Some STL functions are Simpler Than You Might Think

The STL functions generate and generate_n are quite useful, but when I first used them I thought I must be missing something. It turns out though that these functions, like many in the standard library, are really simple.

The first time I used generate_n was to initialise a vector. I looked at the documentation and quickly found how to achieve this, but sub-consciously I assumed I was only scratching the surface of what it could do. I probably thought that way about all STL functions, and in many cases I would have been right. For an example try stepping into the line:

std::cout << "Hello, world\n";

If you understand everything that happens in the above line of code you're probably someone who gets paid to implement the standard library. The fact that the operator<< is from the std namespace should have you scratching your head until you've read about Name Lookup, more specifically Koenig Lookup.

THINGS TO DO
1) In the post about STL functions, what did the writer first use generate_n for?
2) Pick up the post about STL functions after its last sentence and keep writing it.
These entries have no connection to the post about STL functions.

INFORMATION SHOWN
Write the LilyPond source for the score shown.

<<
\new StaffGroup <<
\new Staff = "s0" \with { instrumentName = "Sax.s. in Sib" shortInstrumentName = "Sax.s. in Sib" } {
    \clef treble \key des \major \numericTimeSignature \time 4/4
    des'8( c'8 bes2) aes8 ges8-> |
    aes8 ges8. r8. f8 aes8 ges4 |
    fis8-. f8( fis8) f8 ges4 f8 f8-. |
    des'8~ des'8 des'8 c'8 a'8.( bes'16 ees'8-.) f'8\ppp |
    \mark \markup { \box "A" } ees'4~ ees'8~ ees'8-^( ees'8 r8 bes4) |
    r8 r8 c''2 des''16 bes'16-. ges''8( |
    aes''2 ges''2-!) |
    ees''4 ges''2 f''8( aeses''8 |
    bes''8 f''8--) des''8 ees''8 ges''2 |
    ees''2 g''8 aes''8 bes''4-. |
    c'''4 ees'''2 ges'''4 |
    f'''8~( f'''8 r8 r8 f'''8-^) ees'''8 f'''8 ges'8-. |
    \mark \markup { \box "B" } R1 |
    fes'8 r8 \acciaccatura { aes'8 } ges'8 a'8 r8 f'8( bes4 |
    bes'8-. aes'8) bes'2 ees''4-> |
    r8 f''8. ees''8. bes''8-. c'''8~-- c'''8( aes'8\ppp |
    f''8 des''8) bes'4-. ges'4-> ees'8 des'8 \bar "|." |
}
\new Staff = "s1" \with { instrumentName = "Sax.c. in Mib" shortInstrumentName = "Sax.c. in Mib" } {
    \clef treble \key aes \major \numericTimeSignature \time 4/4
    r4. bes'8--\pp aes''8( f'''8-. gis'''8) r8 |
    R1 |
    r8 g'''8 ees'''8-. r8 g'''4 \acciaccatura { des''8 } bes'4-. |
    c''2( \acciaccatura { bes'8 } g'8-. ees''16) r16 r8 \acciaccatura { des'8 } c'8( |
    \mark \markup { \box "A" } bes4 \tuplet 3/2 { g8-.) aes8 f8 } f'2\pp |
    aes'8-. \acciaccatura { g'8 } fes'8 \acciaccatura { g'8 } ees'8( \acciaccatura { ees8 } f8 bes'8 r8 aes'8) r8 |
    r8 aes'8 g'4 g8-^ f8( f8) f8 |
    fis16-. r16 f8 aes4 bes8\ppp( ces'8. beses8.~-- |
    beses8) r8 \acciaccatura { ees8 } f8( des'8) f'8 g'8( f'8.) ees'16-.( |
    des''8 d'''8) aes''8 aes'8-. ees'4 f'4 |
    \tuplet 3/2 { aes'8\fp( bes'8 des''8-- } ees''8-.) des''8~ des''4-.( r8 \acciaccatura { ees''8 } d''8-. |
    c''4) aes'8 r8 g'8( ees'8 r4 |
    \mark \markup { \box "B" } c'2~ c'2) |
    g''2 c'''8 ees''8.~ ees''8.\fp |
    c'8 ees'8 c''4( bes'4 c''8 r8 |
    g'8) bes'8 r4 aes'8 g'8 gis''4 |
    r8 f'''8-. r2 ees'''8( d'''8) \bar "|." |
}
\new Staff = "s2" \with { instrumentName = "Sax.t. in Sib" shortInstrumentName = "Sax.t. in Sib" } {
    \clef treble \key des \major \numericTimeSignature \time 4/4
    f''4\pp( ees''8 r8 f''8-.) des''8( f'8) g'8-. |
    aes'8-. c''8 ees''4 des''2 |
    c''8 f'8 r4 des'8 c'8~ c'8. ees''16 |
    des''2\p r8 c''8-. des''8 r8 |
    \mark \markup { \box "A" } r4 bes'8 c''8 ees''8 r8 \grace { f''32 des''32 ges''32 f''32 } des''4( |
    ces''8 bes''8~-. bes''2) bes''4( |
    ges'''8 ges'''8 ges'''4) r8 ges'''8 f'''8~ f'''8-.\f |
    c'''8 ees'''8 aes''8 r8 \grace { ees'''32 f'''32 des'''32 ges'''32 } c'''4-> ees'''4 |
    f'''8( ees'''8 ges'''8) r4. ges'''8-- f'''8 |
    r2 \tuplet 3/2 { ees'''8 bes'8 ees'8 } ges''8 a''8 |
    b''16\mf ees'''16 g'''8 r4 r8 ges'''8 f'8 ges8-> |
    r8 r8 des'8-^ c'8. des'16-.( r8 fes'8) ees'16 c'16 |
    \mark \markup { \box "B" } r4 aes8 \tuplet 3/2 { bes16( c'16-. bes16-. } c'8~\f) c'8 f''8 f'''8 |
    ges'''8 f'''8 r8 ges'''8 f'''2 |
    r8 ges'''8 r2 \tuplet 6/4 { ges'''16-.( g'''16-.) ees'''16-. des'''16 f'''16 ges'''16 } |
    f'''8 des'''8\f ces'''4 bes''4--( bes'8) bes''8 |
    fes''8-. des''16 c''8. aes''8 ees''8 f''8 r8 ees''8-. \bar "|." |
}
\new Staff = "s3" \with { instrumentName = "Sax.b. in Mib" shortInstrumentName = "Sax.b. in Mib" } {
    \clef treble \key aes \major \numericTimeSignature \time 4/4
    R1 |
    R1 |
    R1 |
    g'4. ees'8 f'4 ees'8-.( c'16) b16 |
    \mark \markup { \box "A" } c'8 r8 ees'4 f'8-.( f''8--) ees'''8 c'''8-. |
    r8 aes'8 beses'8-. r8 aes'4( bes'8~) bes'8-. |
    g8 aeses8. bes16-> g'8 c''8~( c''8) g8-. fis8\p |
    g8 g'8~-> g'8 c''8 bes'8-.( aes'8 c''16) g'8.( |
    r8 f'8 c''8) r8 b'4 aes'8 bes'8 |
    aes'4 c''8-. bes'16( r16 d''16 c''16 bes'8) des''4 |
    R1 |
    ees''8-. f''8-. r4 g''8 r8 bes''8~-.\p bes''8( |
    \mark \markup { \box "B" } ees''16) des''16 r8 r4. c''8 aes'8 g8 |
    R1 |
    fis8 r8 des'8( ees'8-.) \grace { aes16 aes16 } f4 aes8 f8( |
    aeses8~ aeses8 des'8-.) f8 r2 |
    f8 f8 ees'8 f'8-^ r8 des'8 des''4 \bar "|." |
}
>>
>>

EXERCISE ANSWERS
1) To initialize a vector.

2)
However, with generate_n, things are much more straight forward. In fact, generate_n is most easily understood, and in my case demystified, by looking at the implementation. Here's the crux of the function from VC++ 2012:

template<class _OutIt,
  class _Diff,
  class _Fn0> inline
  _OutIt _Generate_n(_OutIt _Dest, _Diff _Count, _Fn0 _Func)
  {
  for (; 0 < _Count; --_Count, ++_Dest)
    *_Dest = _Func();
  return (_Dest);
  }

That's as difficult as it gets

The above code is probably as easy to understand as any documentation on generate_n. But, more importantly, when you get this, you understand the function completely. There's nothing else to it, there's no smoke nor mirrors, no __asm__, and it doesn't link to any binaries to do the real work. It's just a small bit of C++ code.

The generate function is similar except it expects two input iterators and the for loop looks like:

for (; _First != _Last; ++_First)

If you look at the standard itself this shouldn't come as a surprise. After the function declaration there are just seven lines detailing what both generate and generate_n need to conform to. Many other useful STL functions have a similar level of complexity.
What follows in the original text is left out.